* Exercise
From the listing below, select every line where the word "right" appears.

════════════════════

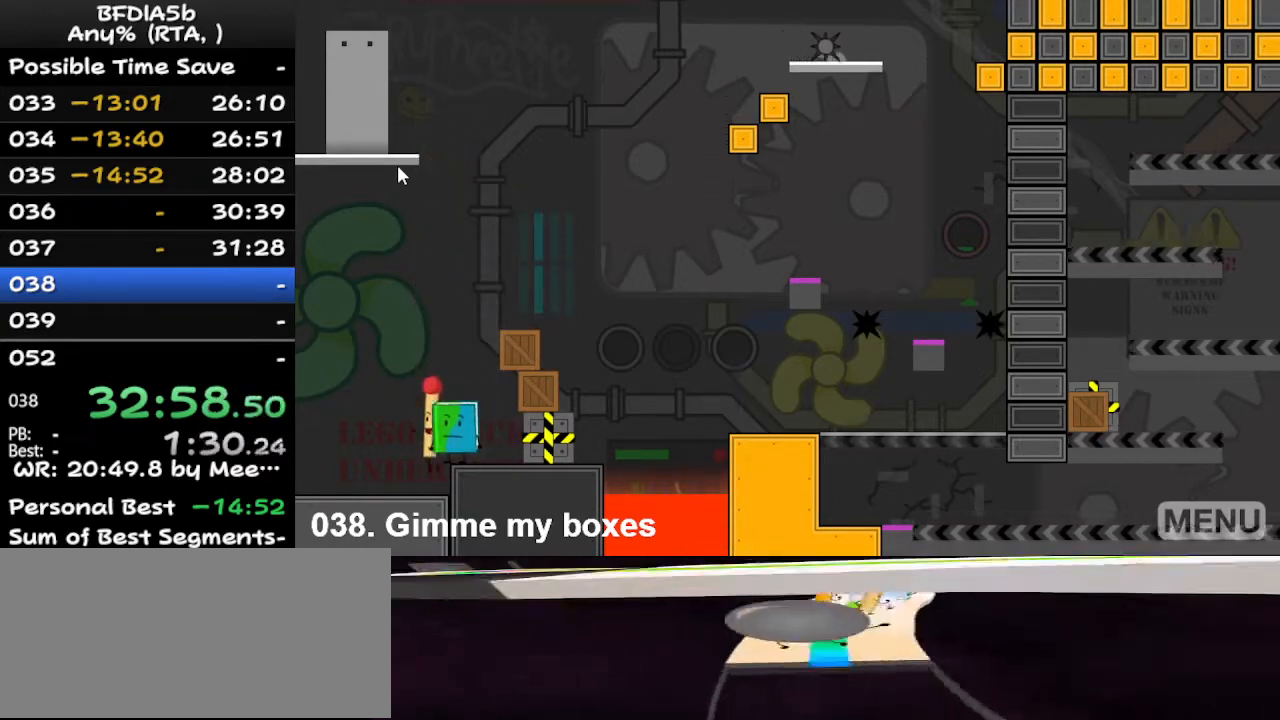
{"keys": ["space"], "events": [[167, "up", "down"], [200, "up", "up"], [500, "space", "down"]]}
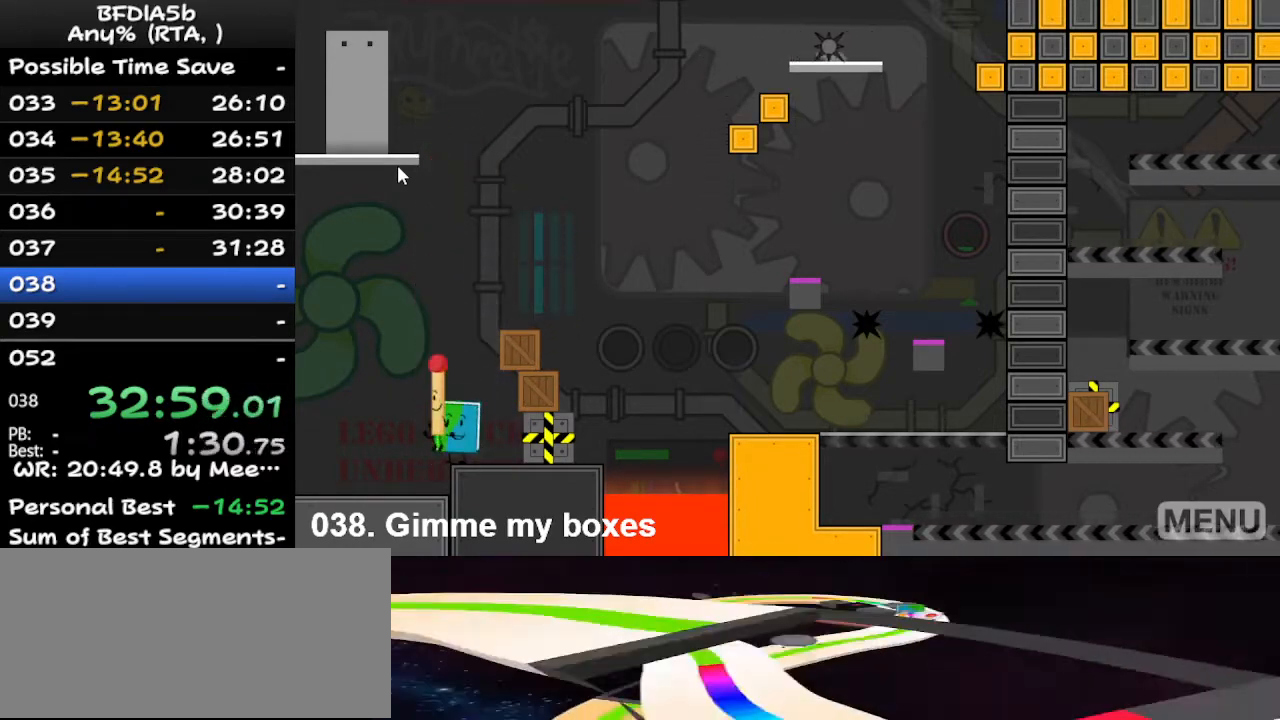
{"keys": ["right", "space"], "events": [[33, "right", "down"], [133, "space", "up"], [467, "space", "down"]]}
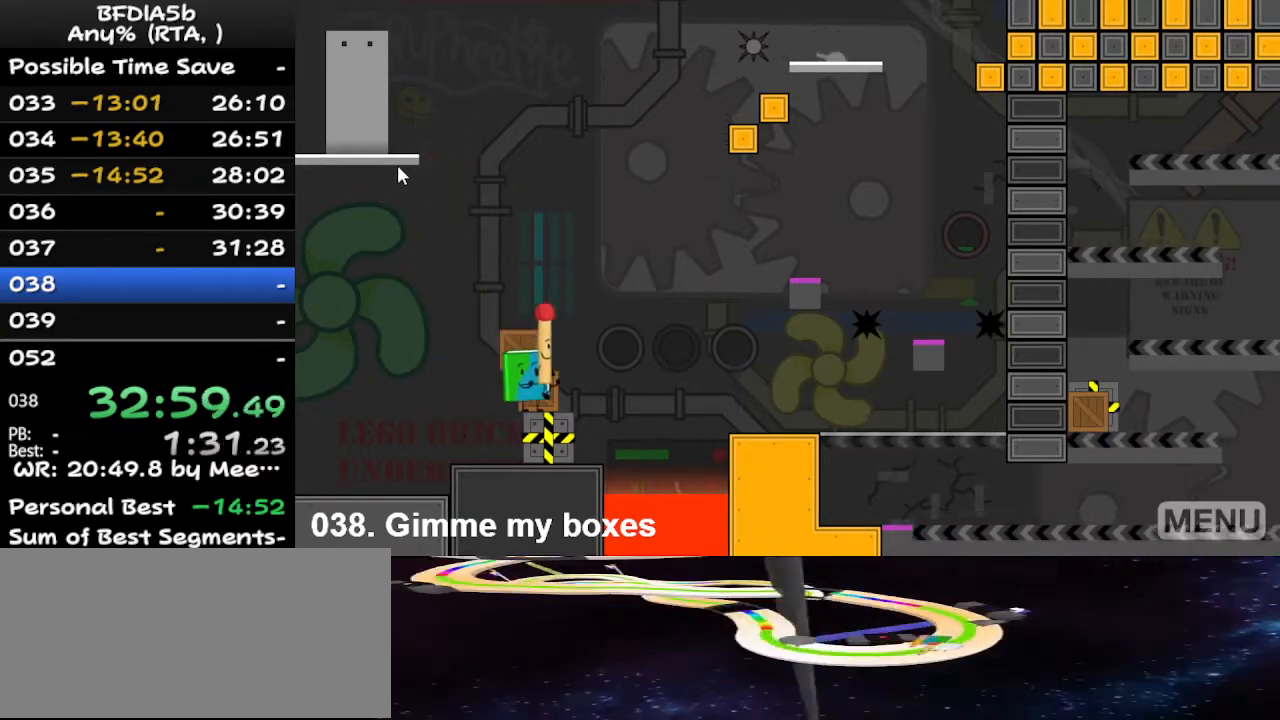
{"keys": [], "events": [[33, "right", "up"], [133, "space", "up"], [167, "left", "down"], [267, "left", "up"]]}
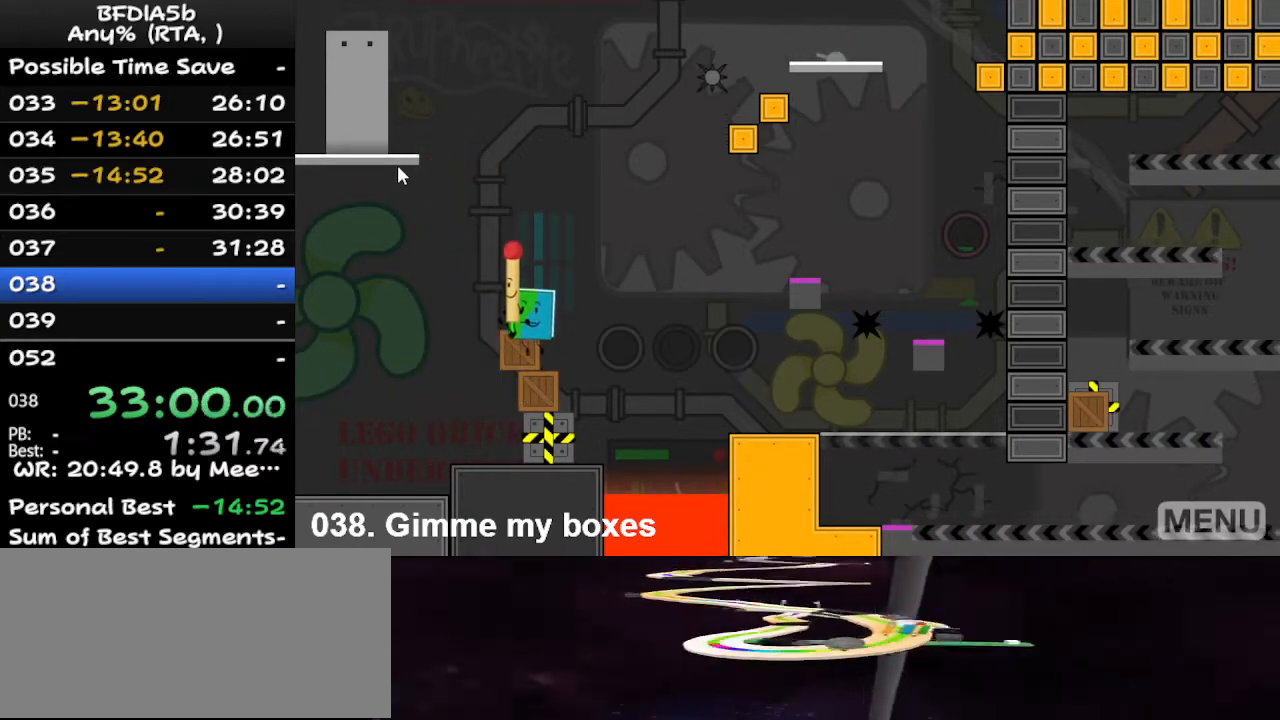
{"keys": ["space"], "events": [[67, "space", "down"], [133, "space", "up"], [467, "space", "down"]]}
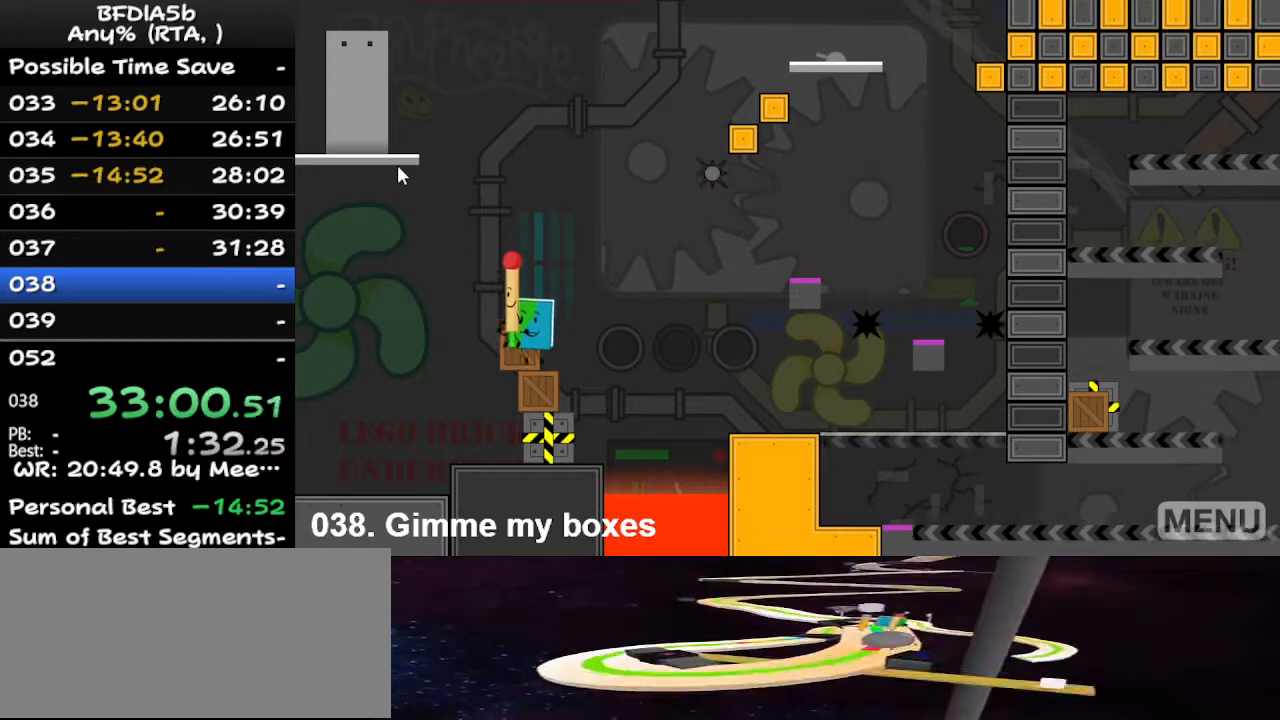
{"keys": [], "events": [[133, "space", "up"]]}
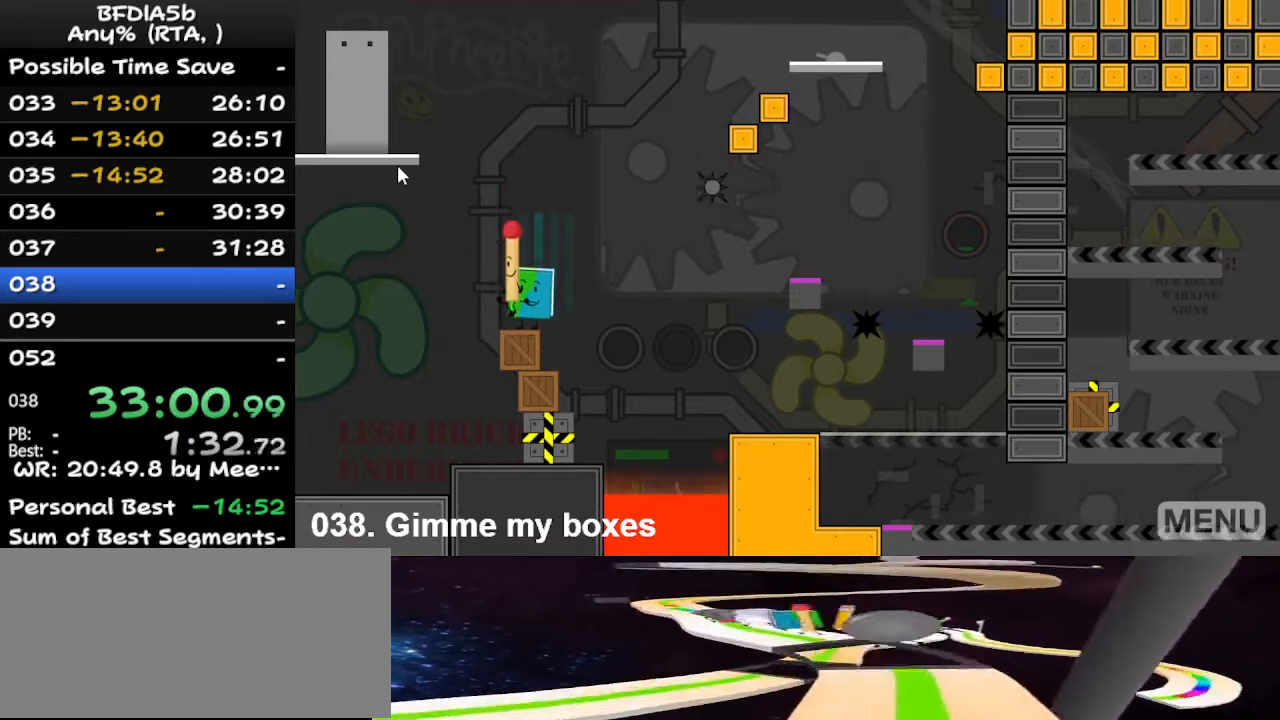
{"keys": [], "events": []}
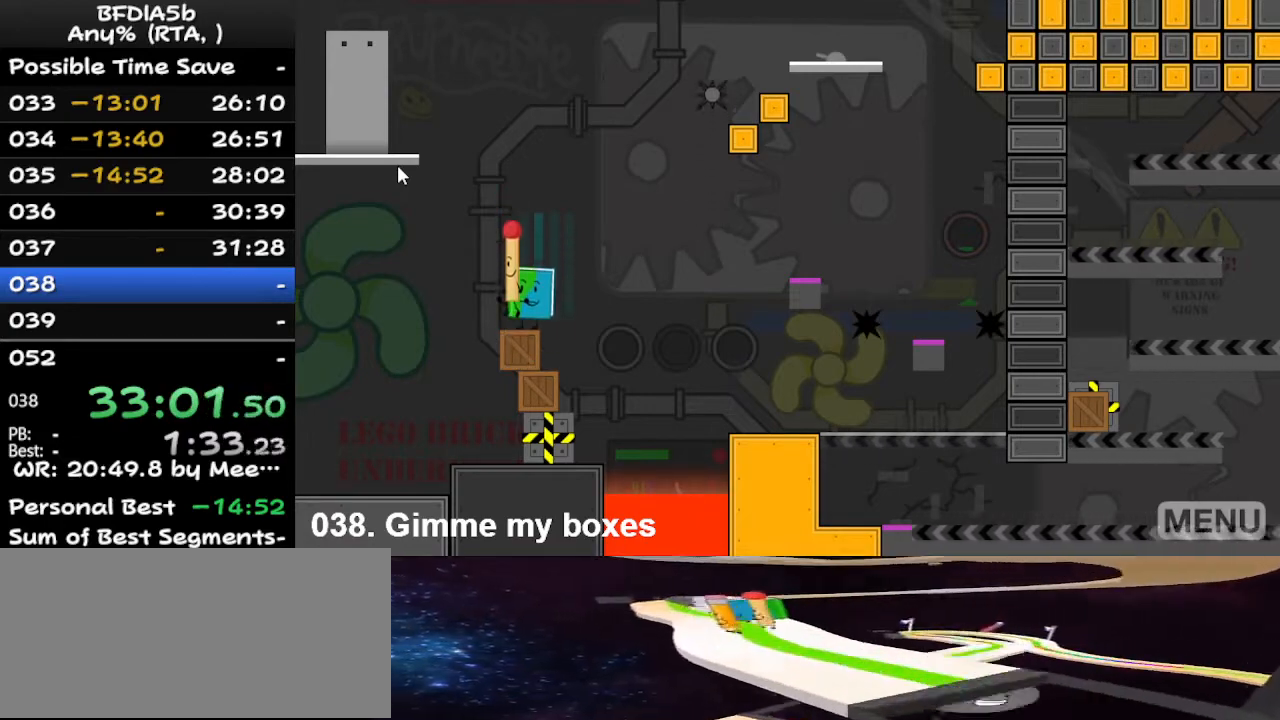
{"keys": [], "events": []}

════════════════════

* Answer to the problem
{"keys": ["right", "space"], "events": [[33, "right", "down"], [133, "space", "up"], [467, "space", "down"]]}
{"keys": [], "events": [[33, "right", "up"], [133, "space", "up"], [167, "left", "down"], [267, "left", "up"]]}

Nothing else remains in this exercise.